Medicare prospective payment without separate urban and rural rates

Health Care Financing Review, Winter, 1992 by Sheila M. O'Dougherty, Philip G. Cotterill, Steven Phillips, Elizabeth Richter, Nancy De Lew, Barbara Wynn, Thomas Ault

Two recent efforts to refine the DRG classification system use catastrophic complications and comorbidities (CCs) to better account for patient severity of illness and differences in resource requirements. The Yale refined DRGs were developed at Yale University under a HCFA-funded project (Yale University, 1989), and the New York grouper was developed for New York State by 3M/HIS. The Yale system divides DRGs based on the effect additional diagnoses and CCs have on expected resource requirements. Medical DRGS are divided into three refined DRGS (RDRGs): minor or no effect, moderate effect, and major effect. Surgical DRGS are divided into four RDRGs: minor or no effect, moderate effect, major effect, and catastrophic effect. The Yale revision expands the number of patient classes to 1,263 RDRGs.

After analyzing the Yale refined DRG system, the New York State Department of Health, in conjunction with 3M/HIS (Averill et al., 1993) concluded that the biggest improvement in case-mix measurement was accomplished with the addition of the catastrophic CCs. Based on this finding, New York developed a uniform list of major CCs that would apply across all DRGs. Further analysis showed that, within any MDC, patients with major CCs were similar. That is, the presence of the CC was a better indicator of the resources used than the principal diagnosis or the type of surgery performed. Therefore, New York created major CC categories by MDC. Most MDCs have at least two major CC DRGs - one for surgical cases and one for medical cases. The net effect is the addition of 54 new DRGs, for a total of 539.

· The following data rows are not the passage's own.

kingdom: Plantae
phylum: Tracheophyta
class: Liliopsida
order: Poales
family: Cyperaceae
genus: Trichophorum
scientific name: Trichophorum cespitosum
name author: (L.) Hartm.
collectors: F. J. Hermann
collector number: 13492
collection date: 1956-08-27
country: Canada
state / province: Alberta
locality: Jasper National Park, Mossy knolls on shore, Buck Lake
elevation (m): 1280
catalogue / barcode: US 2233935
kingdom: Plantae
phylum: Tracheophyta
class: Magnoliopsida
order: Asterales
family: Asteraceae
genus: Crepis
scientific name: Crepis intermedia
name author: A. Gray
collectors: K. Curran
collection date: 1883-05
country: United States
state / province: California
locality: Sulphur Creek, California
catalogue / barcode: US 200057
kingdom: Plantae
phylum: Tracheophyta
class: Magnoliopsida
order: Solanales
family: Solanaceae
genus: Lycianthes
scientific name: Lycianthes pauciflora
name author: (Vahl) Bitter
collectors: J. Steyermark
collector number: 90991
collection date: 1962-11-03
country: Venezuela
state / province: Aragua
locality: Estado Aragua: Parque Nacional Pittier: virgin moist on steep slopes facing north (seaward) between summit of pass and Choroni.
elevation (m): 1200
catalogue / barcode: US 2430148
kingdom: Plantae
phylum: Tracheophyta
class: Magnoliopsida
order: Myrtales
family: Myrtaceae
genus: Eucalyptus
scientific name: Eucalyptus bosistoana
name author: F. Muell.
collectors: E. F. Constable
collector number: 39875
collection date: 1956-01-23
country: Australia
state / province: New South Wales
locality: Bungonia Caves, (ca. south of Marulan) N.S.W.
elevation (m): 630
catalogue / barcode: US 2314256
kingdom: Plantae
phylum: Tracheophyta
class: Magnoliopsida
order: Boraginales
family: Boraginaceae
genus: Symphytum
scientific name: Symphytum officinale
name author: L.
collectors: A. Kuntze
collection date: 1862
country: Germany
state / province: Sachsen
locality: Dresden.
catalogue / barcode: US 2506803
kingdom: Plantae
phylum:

Table 2 compares the predictive power of the HCFA grouper, the Yale refined DRGS, and the New York grouper in explaining costs. The mean coefficient of variation is also displayed, showing the degree of homogeneity of resource use within DRGs. The Yale refined DRGs and the New York grouper, which incorporate catastrophic complications and comorbidities, perform significantly better than the current HCFA grouper. These results are consistent with those of the HCFA-funded study at Queens University, which concluded that the Yale refined DRGs are as powerful as any of the other systems in predicting costs (Queens University, 1991).

                Table 2
Comparison of explanatory power of various
diagnosis-related group (DRG) classification
systems

                                            Coefficient of
Classification system       [R.sup.2]       variation  charges)

1991 HCFA grouper           .3022                93.37
New York grouper            .3320                86.13
Yale refined DRGs           .3466                82.47
NOTE: HCFA is Health Care Financing Administration.
SOURCE: HCFA, Bureau of Data Management and Strategy: Data
development by Bureau of Policy Development.

Finally, the stability of the relative weights across years for the three patient classification systems was examined by comparing the percentage of the DRG weights that changed by more than 5 percent between 1987 and 1988. Forty-eight percent of the Yale refined DRG weights changed by more than 5 percent, compared with 24 percent of the HCFA DRG weights and 23 percent of the New York DRG weights. Although this is an incomplete longitudinal analysis, it does appear that both New York and the current HCFA system are more stable than the Yale refined DRGs. One explanation is that the Yale refined DRGs have more than twice as many DRGs as either New York or the current HCFA system, resulting in smaller cell sizes and greater variability.